Onkelos allegorizes the agricultural imagery of Jacob's blessing to Judah into a vision of the Messiah's kingdom: the city of Israel, the temple, and the gathering of the righteous. The literal vine and donkey become symbols of restoration.
Hebrew (MT)
לִישׁוּעָתְךָ קִוִּיתִי יְהוָה
For your salvation I wait, O LORD.
Targum (Aramaic)
lefurqanakh savveit Adonai
Targum Rendering
For your redemption I wait, O LORD.
Onkelos renders yeshu'ah as 'redemption' (furqan), a term with eschatological and Messianic overtones in Aramaic. Placed amid the tribal blessings, it reinforces the Messianic expectation of the passage.
Hebrew (MT)
מִשָּׁם רֹעֶה אֶבֶן יִשְׂרָאֵל
From there is the Shepherd, the Stone of Israel.
Targum (Aramaic)
mitamman parnes taqif deYisrael
Targum Rendering
From there the strong shepherd of Israel.

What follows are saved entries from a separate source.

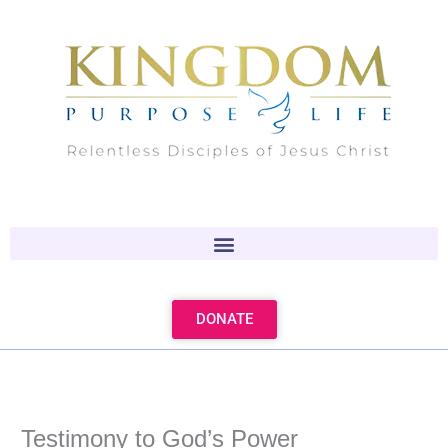
Skip
to
content
DONATE
Testimony to God’s Power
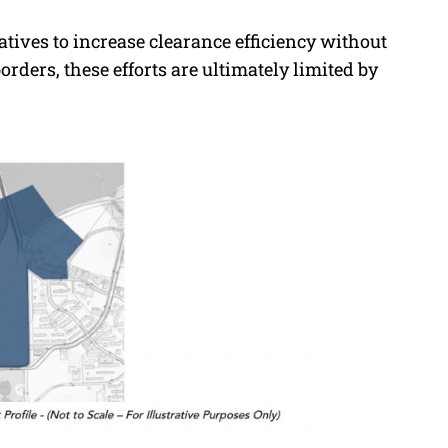
atives to increase clearance efficiency without
rders, these efforts are ultimately limited by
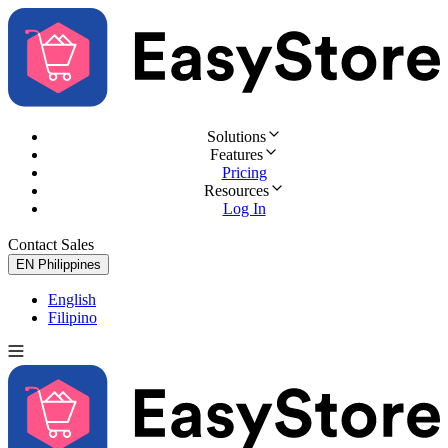
Solutions
Features
Pricing
Resources
Log In
Contact Sales
Try for Free
EN
Philippines
English
Filipino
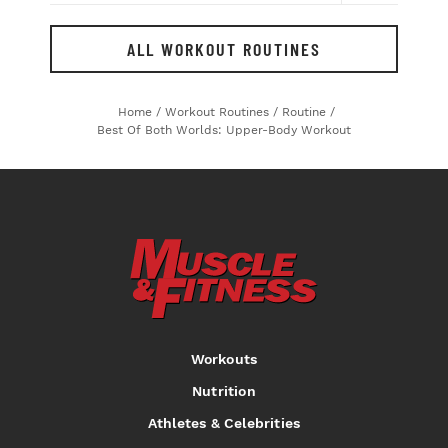
ALL WORKOUT ROUTINES
Home
/
Workout Routines
/
Routine
/
Best Of Both Worlds: Upper-Body Workout
Workouts
Nutrition
Athletes & Celebrities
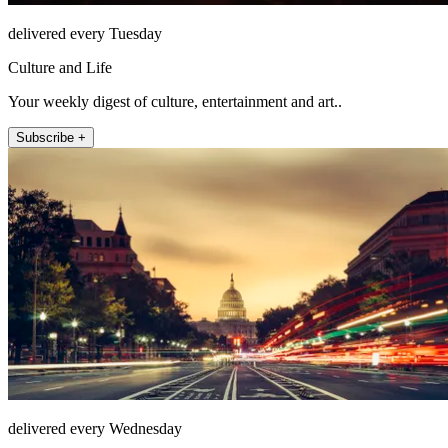
delivered every Tuesday
Culture and Life
Your weekly digest of culture, entertainment and art..
Subscribe +
delivered every Wednesday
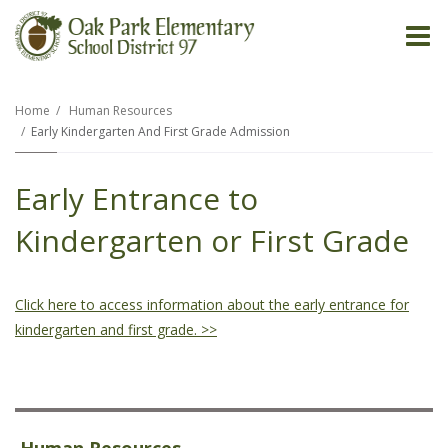
O
m
Home
Human Resources
Early Kindergarten And First Grade Admission
m
Early Entrance to
Kindergarten or First Grade
Click here to access information about the early entrance for
kindergarten and first grade. >>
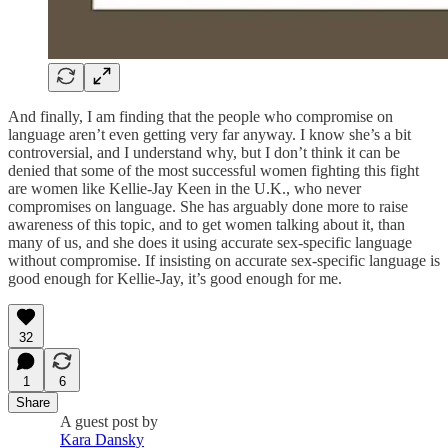
And finally, I am finding that the people who compromise on
language aren’t even getting very far anyway. I know she’s a bit
controversial, and I understand why, but I don’t think it can be
denied that some of the most successful women fighting this fight
are women like Kellie-Jay Keen in the U.K., who never
compromises on language. She has arguably done more to raise
awareness of this topic, and to get women talking about it, than
many of us, and she does it using accurate sex-specific language
without compromise. If insisting on accurate sex-specific language is
good enough for Kellie-Jay, it’s good enough for me.
32
1
6
Share
A guest post by
Kara Dansky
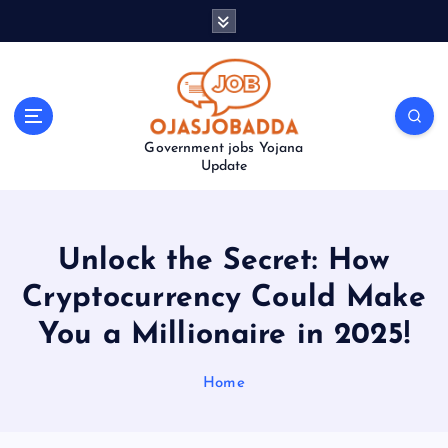
S
k
i
p
t
o
Government jobs Yojana
c
Update
o
n
t
e
Unlock the Secret: How
n
t
Cryptocurrency Could Make
You a Millionaire in 2025!
Home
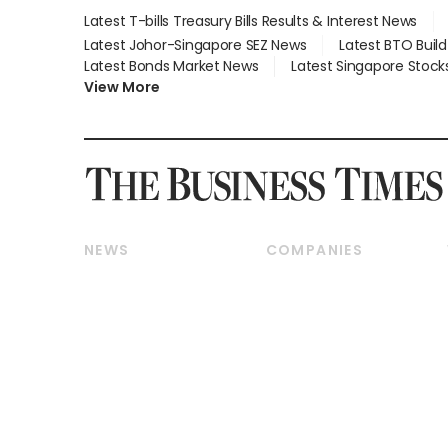
Latest T-bills Treasury Bills Results & Interest News
Latest Johor-Singapore SEZ News
Latest BTO Buil
Latest Bonds Market News
Latest Singapore Stock
View More
NEWS
COMPANIES
Breaking News
Companies & Markets
Property
Banking & Finance
Residential
Reits & Property
Commercial & Industrial
Energy & Commodities
Singapore
Telcos, Media & Tech
International
Transport & Logistics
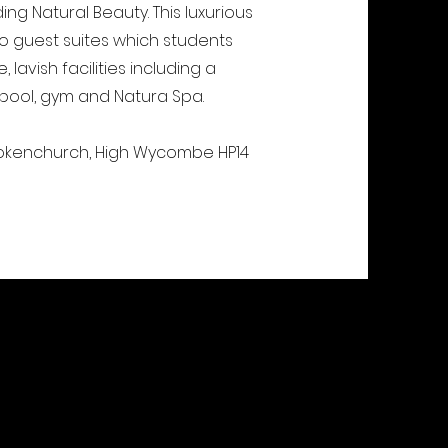
ng Natural Beauty. This luxurious
wo guest suites which students
lavish facilities including a
 pool, gym and Natura Spa.
Stokenchurch, High Wycombe HP14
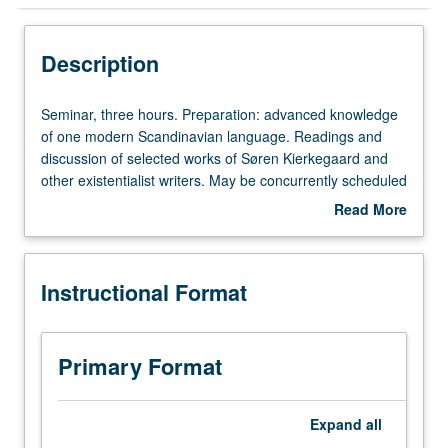
Instructional Format
Description
Concurrent Course
Seminar,
Seminar, three hours. Preparation: advanced knowledge
three
of one modern Scandinavian language. Readings and
hours.
discussion of selected works of Søren Kierkegaard and
Preparation:
other existentialist writers. May be concurrently scheduled
advanced
with course C147B. S/U or letter grading.
Read More
knowledge
about
of
Description
one
Instructional Format
modern
Scandinavian
language.
Readings
Primary Format
and
discussion
of
Expand
all
selected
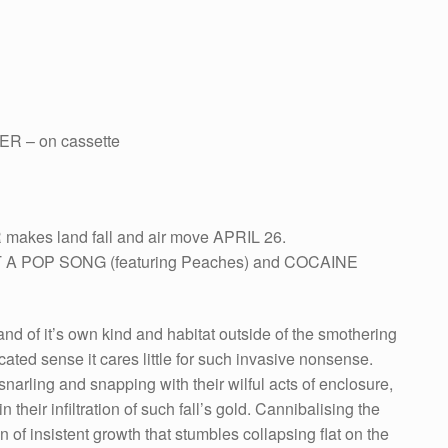
R – on cassette
 makes land fall and air move APRIL 26.
NOT A POP SONG (featuring Peaches) and COCAINE
and of it’s own kind and habitat outside of the smothering
ted sense it cares little for such invasive nonsense.
snarling and snapping with their wilful acts of enclosure,
n their infiltration of such fall’s gold. Cannibalising the
on of insistent growth that stumbles collapsing flat on the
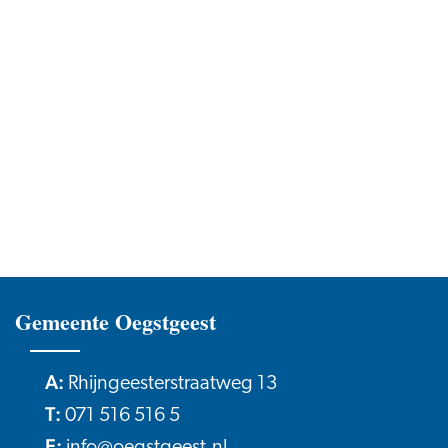
Gemeente Oegstgeest
A:
Rhijngeesterstraatweg 13
T:
071 516 516 5
E:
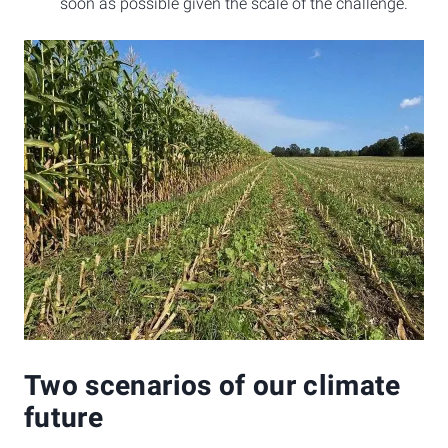
soon as possible given the scale of the challenge.
Two scenarios of our climate
future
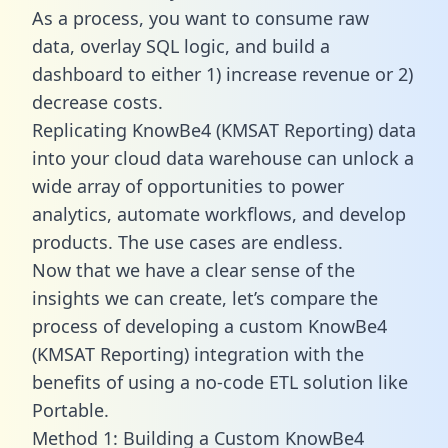
As a process, you want to consume raw
data, overlay SQL logic, and build a
dashboard to either 1) increase revenue or 2)
decrease costs.
Replicating KnowBe4 (KMSAT Reporting) data
into your cloud data warehouse can unlock a
wide array of opportunities to power
analytics, automate workflows, and develop
products. The use cases are endless.
Now that we have a clear sense of the
insights we can create, let’s compare the
process of developing a custom KnowBe4
(KMSAT Reporting) integration with the
benefits of using a no-code ETL solution like
Portable.
Method 1: Building a Custom KnowBe4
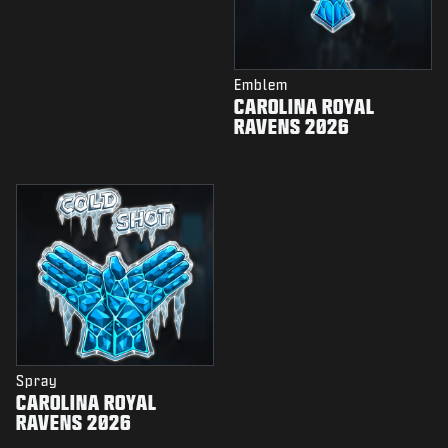
Emblem
CAROLINA ROYAL
RAVENS 2026
Spray
CAROLINA ROYAL
RAVENS 2026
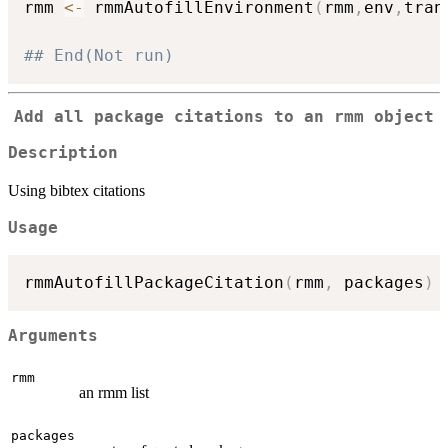
rmm 
<-
 rmmAutofillEnvironment
(
rmm
,
env
,
tran
## End(Not run)
Add all package citations to an rmm object
Description
Using bibtex citations
Usage
rmmAutofillPackageCitation
(
rmm
,
 packages
)
Arguments
rmm
an rmm list
packages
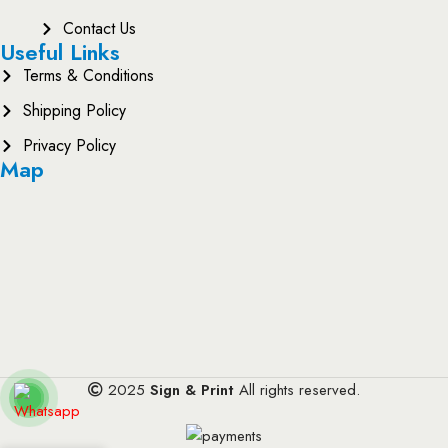
Contact Us
Useful Links
Terms & Conditions
Shipping Policy
Privacy Policy
Map
2025
Sign & Print
All rights reserved.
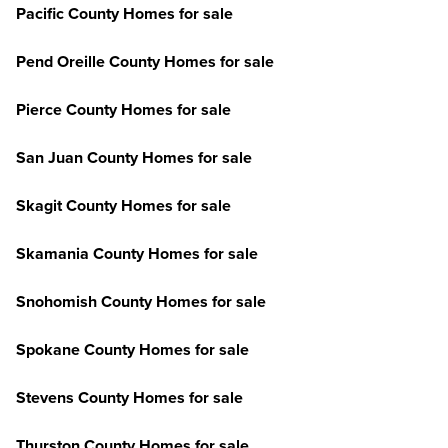
Pacific County Homes for sale
Pend Oreille County Homes for sale
Pierce County Homes for sale
San Juan County Homes for sale
Skagit County Homes for sale
Skamania County Homes for sale
Snohomish County Homes for sale
Spokane County Homes for sale
Stevens County Homes for sale
Thurston County Homes for sale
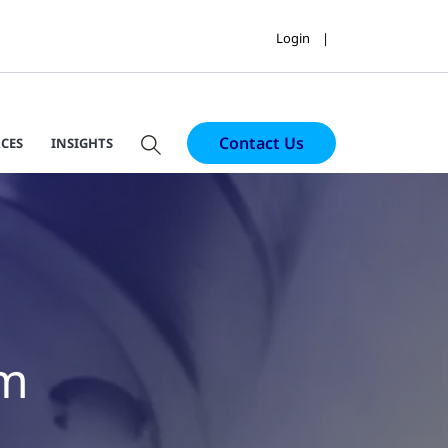
Login
Contact Us
CES
INSIGHTS
em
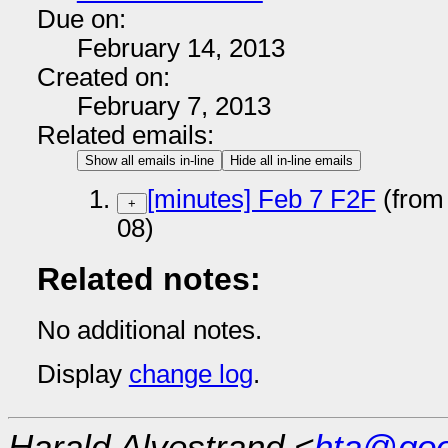
Due on:
February 14, 2013
Created on:
February 7, 2013
Related emails:
Show all emails in-line
Hide all in-line emails
[minutes] Feb 7 F2F
(from
+
08)
Related notes:
No additional notes.
Display
change log
.
Harald Alvestrand <
hta@goo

'Stone of Israel' is rendered 'strong one of Israel,' interpreting the metaphor as messianic leadership rather than literal stone imagery.
Hebrew (MT)
וְאַתֶּם חֲשַׁבְתֶּם עָלַי רָעָה אֱלֹהִים חֲשָׁבָהּ לְטֹבָה
As for you, you meant evil against me, but God meant it for good.
Targum (Aramaic)
ve'atton chashavton alai bishta min qodam Adonai itchashivat letava
Targum Rendering
And you intended evil against me, but from before the LORD it was reckoned for good.
The attribution of planning to God is softened: it was not God who 'intended' but rather 'from before the LORD it was reckoned,' using the reverential circumlocution to distance God from the appearance of causing evil.
Hebrew (MT)
פָּקֹד יִפְקֹד אֱלֹהִים אֶתְכֶם
God will surely visit you.
Targum (Aramaic)
midkar yidkar Adonai yathkhon
Targum Rendering
God will surely visit you.
Joseph's deathbed promise. The 'visit you' formula recurs throughout the Joseph-Moses transition (Exod 3:16, 4:31). Echoed at Luke 1:68 (Zechariah's prophecy: 'he has visited and redeemed his people').